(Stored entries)

--- BEGIN ---

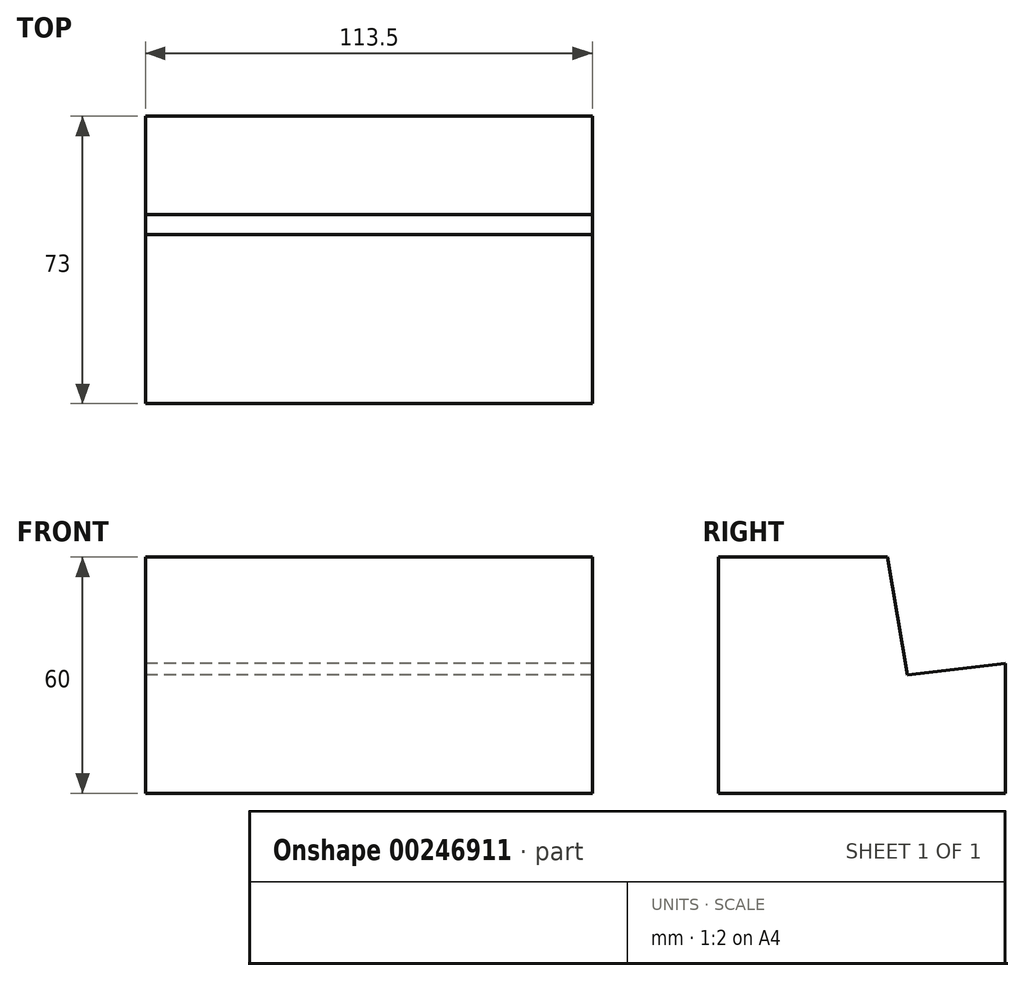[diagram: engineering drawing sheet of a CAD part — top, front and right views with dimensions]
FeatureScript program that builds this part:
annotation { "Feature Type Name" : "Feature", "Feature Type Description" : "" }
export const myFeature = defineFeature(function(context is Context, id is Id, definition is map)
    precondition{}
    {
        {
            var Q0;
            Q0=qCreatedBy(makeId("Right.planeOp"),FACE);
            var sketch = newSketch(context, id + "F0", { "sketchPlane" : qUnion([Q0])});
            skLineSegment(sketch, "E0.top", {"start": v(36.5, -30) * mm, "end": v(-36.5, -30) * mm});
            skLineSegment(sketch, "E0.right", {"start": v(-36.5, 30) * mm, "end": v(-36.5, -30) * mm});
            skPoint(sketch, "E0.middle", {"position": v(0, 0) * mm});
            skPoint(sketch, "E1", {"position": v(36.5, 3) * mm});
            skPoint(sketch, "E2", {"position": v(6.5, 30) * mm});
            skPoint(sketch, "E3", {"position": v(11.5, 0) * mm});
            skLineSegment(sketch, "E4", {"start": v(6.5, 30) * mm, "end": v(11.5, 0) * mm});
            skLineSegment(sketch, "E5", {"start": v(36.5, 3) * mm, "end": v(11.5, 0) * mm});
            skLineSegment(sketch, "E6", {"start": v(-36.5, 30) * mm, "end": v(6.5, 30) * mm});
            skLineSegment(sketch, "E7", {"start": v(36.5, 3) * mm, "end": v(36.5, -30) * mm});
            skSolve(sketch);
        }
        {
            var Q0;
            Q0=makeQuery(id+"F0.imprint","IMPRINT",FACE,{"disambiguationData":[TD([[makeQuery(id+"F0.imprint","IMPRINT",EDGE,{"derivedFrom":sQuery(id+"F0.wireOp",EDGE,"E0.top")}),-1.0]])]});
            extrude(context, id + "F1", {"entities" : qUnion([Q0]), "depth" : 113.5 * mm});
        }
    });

--- END ---
--- BEGIN ---

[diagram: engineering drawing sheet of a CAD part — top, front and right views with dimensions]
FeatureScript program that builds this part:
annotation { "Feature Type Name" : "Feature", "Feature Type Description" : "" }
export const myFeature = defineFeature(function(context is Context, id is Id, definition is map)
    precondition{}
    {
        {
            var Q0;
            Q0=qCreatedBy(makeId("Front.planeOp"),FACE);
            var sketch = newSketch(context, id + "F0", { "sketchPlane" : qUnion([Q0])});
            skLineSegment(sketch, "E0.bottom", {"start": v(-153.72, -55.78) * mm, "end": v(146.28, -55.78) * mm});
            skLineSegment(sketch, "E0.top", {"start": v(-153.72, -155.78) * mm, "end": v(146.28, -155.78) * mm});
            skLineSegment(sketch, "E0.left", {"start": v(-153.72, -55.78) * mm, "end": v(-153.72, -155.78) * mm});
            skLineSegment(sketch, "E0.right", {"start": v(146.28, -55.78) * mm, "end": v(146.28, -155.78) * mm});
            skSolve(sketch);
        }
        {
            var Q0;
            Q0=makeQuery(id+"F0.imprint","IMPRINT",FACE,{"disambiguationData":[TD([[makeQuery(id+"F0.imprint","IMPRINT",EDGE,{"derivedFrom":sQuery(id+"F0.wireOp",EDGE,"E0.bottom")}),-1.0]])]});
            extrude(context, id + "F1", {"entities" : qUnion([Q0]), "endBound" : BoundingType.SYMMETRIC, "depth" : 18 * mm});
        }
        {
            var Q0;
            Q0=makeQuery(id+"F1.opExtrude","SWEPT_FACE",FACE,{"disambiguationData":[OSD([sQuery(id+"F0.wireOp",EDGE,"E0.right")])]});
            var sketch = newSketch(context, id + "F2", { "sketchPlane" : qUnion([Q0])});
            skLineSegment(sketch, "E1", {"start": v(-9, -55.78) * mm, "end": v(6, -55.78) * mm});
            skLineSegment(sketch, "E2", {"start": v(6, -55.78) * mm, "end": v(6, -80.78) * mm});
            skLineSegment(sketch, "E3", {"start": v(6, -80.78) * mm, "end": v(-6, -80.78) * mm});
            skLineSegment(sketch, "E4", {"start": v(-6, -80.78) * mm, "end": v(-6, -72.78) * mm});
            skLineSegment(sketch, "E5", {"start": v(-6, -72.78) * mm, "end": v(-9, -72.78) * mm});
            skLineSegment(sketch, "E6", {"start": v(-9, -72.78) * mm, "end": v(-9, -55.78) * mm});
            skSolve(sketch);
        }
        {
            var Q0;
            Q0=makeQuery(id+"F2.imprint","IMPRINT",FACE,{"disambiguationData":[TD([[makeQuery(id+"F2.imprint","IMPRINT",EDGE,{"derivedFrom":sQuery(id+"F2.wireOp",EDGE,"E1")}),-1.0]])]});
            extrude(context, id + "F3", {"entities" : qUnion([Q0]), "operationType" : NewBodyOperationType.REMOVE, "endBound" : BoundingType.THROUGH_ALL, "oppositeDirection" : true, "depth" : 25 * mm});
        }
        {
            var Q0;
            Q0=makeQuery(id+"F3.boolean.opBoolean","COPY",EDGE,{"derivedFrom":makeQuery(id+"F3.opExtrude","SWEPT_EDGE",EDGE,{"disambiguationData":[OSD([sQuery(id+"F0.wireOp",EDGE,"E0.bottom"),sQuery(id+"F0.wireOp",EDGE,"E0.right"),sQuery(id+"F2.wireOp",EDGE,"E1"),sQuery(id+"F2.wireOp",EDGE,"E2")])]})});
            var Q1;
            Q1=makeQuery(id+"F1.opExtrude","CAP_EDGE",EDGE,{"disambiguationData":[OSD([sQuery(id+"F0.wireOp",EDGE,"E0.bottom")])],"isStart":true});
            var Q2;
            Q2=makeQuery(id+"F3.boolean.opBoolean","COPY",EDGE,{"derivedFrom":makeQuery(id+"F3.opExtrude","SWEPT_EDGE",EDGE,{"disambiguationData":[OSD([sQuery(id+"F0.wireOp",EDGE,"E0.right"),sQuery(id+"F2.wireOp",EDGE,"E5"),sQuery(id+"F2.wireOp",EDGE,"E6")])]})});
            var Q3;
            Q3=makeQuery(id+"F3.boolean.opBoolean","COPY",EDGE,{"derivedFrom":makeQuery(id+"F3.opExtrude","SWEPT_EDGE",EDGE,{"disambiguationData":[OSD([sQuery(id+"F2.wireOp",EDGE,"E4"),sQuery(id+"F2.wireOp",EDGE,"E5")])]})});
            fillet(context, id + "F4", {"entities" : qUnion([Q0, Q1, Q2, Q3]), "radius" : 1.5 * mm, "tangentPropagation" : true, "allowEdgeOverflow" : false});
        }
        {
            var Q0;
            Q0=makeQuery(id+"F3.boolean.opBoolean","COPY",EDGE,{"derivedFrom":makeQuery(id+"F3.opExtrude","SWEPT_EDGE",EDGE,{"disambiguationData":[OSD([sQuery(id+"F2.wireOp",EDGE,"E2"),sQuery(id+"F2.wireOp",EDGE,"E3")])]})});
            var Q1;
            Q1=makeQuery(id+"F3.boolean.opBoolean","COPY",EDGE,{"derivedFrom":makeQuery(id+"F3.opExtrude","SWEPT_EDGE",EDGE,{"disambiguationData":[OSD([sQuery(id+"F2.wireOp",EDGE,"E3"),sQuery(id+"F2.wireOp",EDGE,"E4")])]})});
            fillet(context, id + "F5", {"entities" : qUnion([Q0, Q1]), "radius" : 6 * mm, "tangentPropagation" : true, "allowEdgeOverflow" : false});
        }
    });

--- END ---

*Problem statement:*
Please state how many lines of the records contain the string "allowEdgeOverflow", with case counting, and give only the number.

*Finished exercise:*
2